Director: Michael Axelgaard
Screenplay: Matthew Holt
Starring: Emily Plumtree, Sam Stockman, Matt Stokoe, Jessica Ellerby
Producers: Matthew Holt, David Grant
Running Time: 91 min
BBFC Rating: 15
Ever since The Blair Witch Project, a horror sub-genre in “found footage” has become increasingly popular. It has proved an excellent low budget method, requiring a skeleton crew and basic equipment. That is not to say the sub-genre cannot go big budget, as seen by Matt Reeves/JJ Abrams’ Cloverfield. That particular film however, split the mainstream audience with many experiencing nausea from the shaky handheld camerawork. More recently, the Paranormal Activity franchise has proved a commercially viable success.

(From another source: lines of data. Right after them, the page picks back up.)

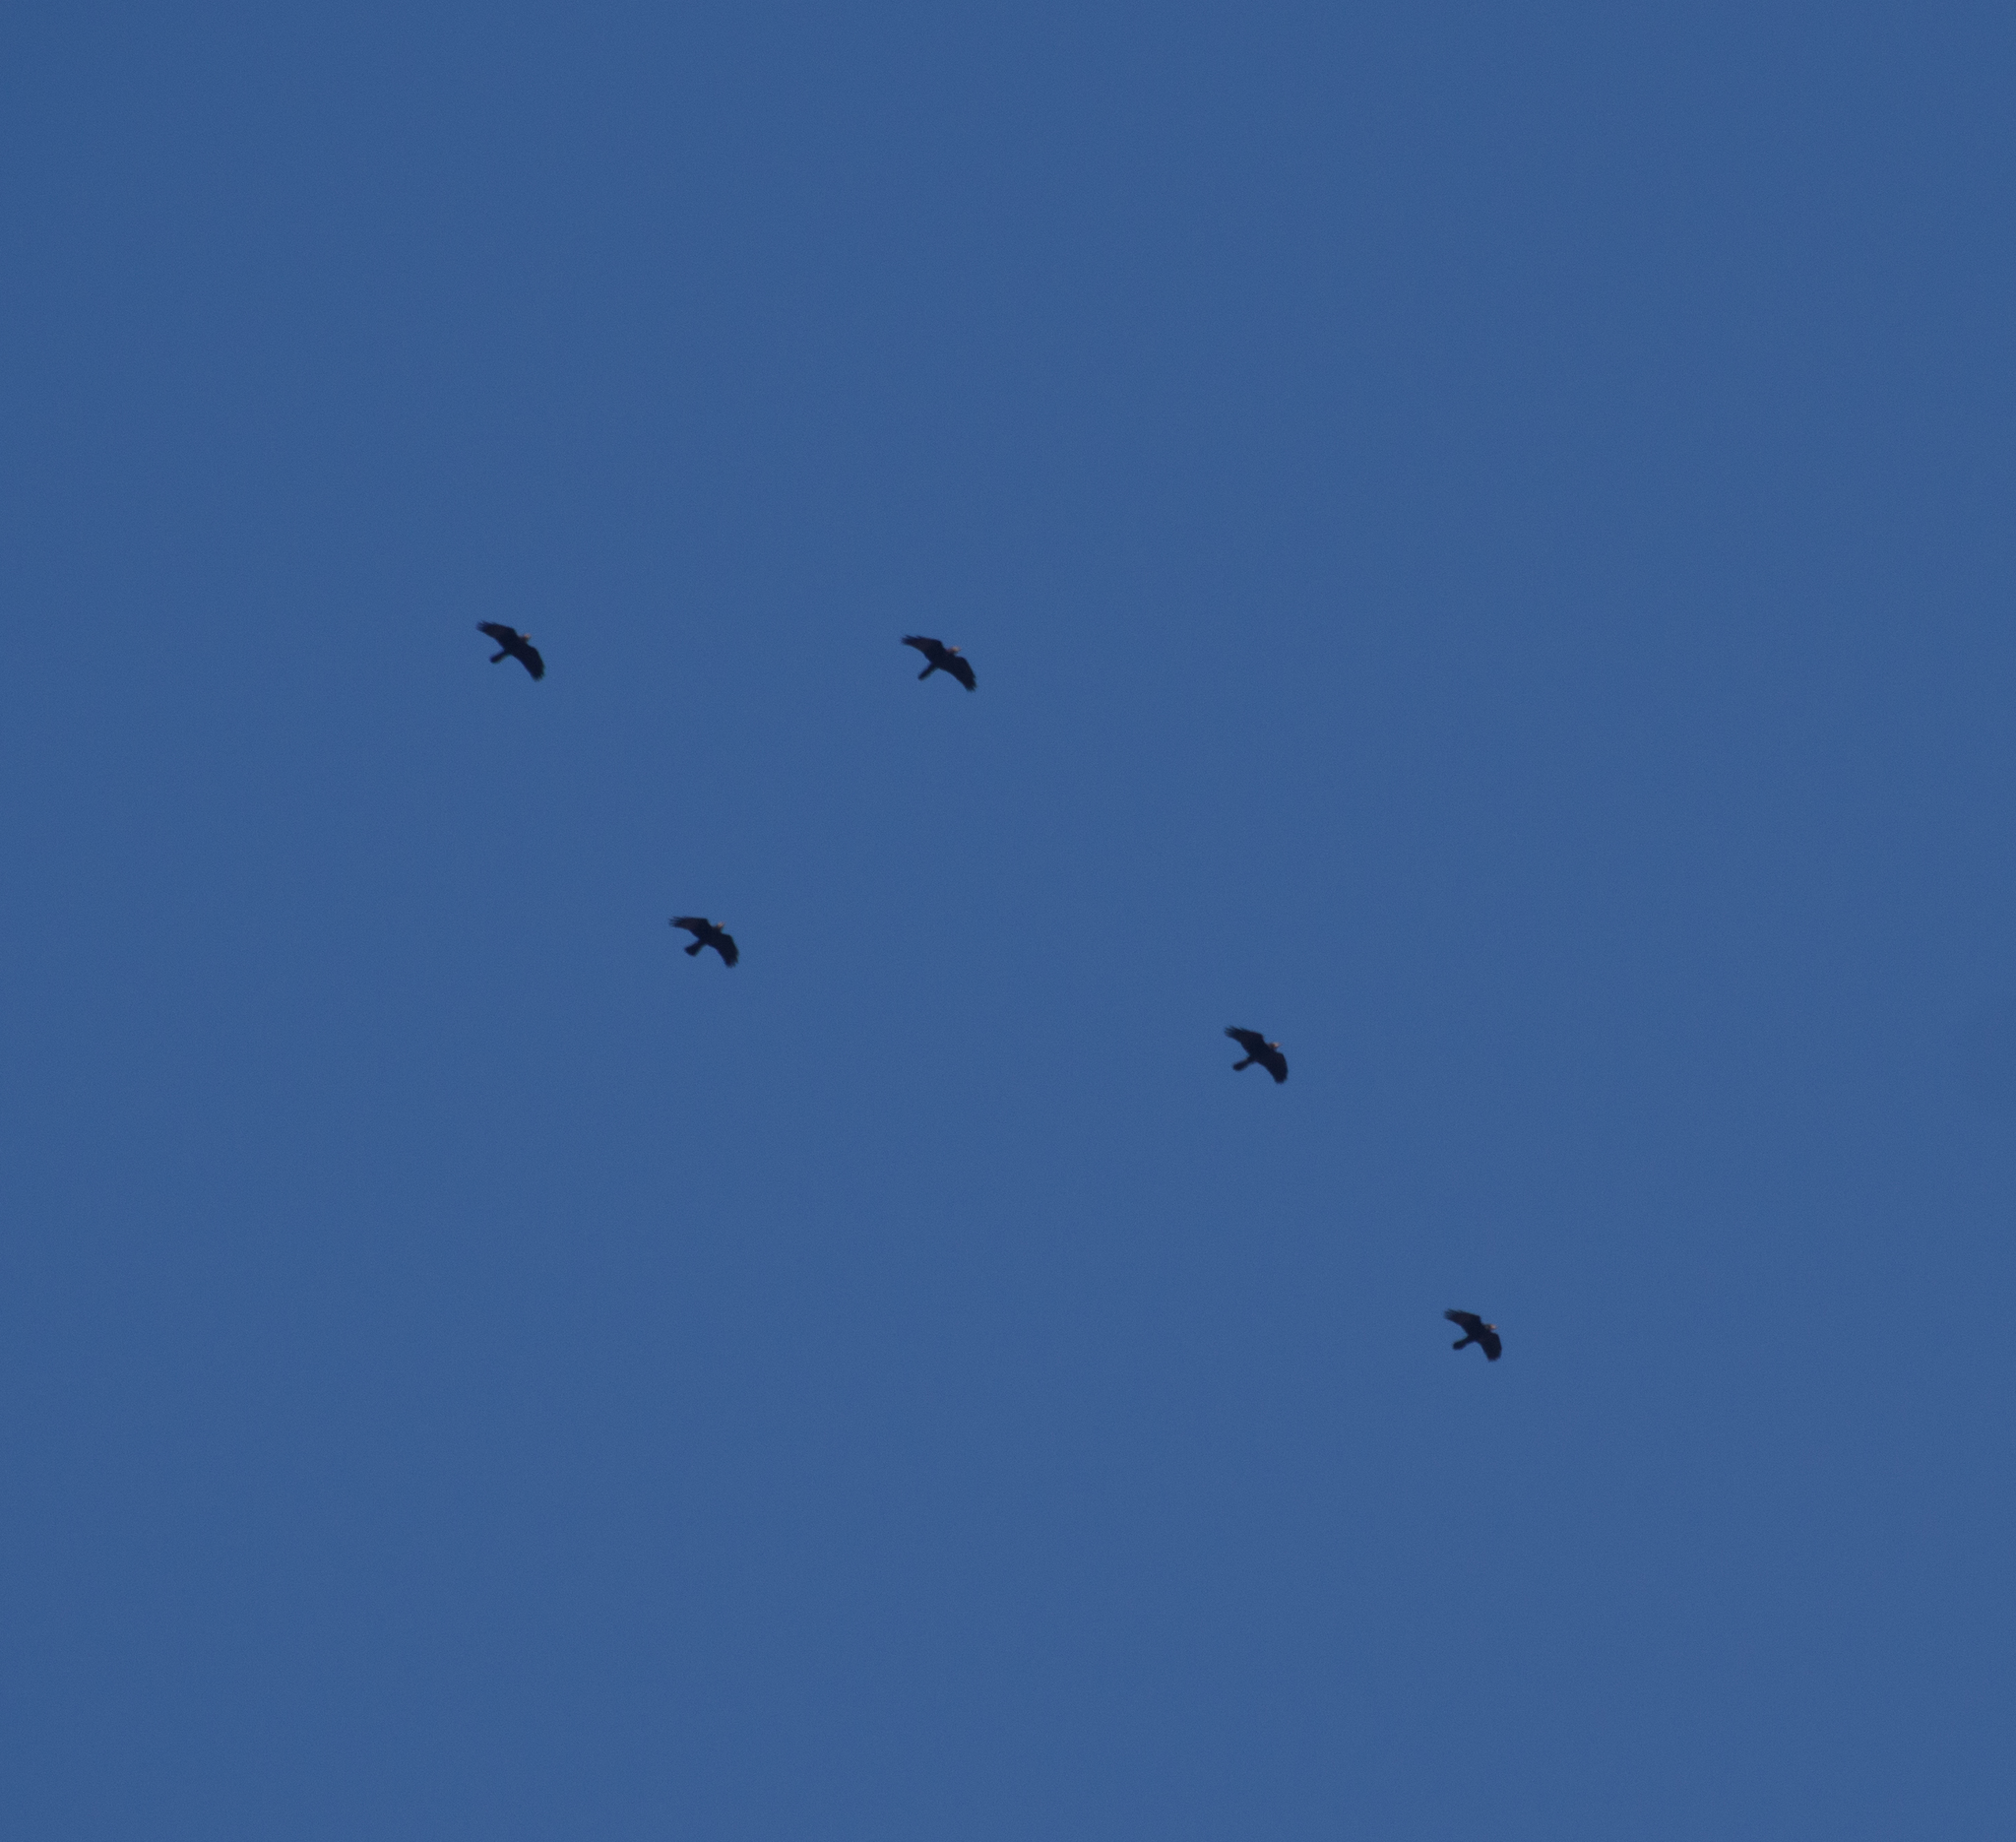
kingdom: Animalia
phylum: Chordata
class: Aves
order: Passeriformes
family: Corvidae
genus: Corvus
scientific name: Corvus frugilegus
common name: Rook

So to Hollow, a UK production bringing the sub-genre to the English countryside. We follow newly engaged Emma and Scott, along with Emma’s lifelong friend James and his new girlfriend, Lynne on a weekend getaway to Suffolk. Staying at Emma’s late grandfather’s country cottage, some disturbing memories resurface for Emma, aggravated by mysterious discoveries in her grandfather’s possessions.
Much of the focus revolves around an ancient hollow tree, legendary locally as a place for tragic young couples to carry out suicide pacts. As our young couples uncover more information about the tree, so it becomes more symbolically demonic in its depiction. Sub-plots form, raising the tension, by pitting the main protagonists against each other through lust, jealousy and unrequited love, presumably exacerbated by the malevolent effects of the tree. The violence here is mostly psychological, with the only blood on screen courtesy of mutilated wildlife.
Hollow does fall to the low budget end of the aforementioned sub-genre and does everything expected of its pedigree. It does feel like something a first time director/writer/producer would make to enter into festivals as a calling card, and that is exactly what it is. Premiering at the Fantasia Festival in 2011, Hollow went onto Raindance in the same year, in the competition for Best British Feature.
It must have its merits then. Well, the plot is not without holes and is pretty formulaic but this makes it an easy watch without any necessary complications. There is brief nudity and drug use that don’t necessarily serve the plot, but don’t overly distract from it either and have become a staple of the genre. The unknown cast deliver credible performances, even when carrying out camera duties simultaneously! My biggest criticism here would have to be the pacing. Sometimes Hollow seems to be a little too padded out for my liking, perhaps to keep to that feature length timeline demanded by some festivals.
If you are a fan of horror, and especially the “found footage” sub-genre then you could do much worse than Hollow.